▼▼▼
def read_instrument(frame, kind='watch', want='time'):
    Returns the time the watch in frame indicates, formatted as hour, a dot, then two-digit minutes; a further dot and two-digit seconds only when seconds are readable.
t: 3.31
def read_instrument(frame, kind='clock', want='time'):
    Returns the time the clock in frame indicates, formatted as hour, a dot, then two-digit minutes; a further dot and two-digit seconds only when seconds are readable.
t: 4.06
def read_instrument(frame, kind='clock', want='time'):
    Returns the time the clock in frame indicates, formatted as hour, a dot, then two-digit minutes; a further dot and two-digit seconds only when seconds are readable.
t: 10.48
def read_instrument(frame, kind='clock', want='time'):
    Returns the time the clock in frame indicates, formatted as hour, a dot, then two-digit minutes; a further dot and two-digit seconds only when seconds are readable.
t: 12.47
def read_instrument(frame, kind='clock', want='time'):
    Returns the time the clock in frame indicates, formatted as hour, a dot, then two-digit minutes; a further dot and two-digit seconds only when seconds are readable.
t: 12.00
▲▲▲
Task to complete: Retype all of the records above, line by line, without changing a single character.

Task response:
def read_instrument(frame, kind='watch', want='time'):
    Returns the time the watch in frame indicates, formatted as hour, a dot, then two-digit minutes; a further dot and two-digit seconds only when seconds are readable.
t: 3.31
def read_instrument(frame, kind='clock', want='time'):
    Returns the time the clock in frame indicates, formatted as hour, a dot, then two-digit minutes; a further dot and two-digit seconds only when seconds are readable.
t: 4.06
def read_instrument(frame, kind='clock', want='time'):
    Returns the time the clock in frame indicates, formatted as hour, a dot, then two-digit minutes; a further dot and two-digit seconds only when seconds are readable.
t: 10.48
def read_instrument(frame, kind='clock', want='time'):
    Returns the time the clock in frame indicates, formatted as hour, a dot, then two-digit minutes; a further dot and two-digit seconds only when seconds are readable.
t: 12.47
def read_instrument(frame, kind='clock', want='time'):
    Returns the time the clock in frame indicates, formatted as hour, a dot, then two-digit minutes; a further dot and two-digit seconds only when seconds are readable.
t: 12.00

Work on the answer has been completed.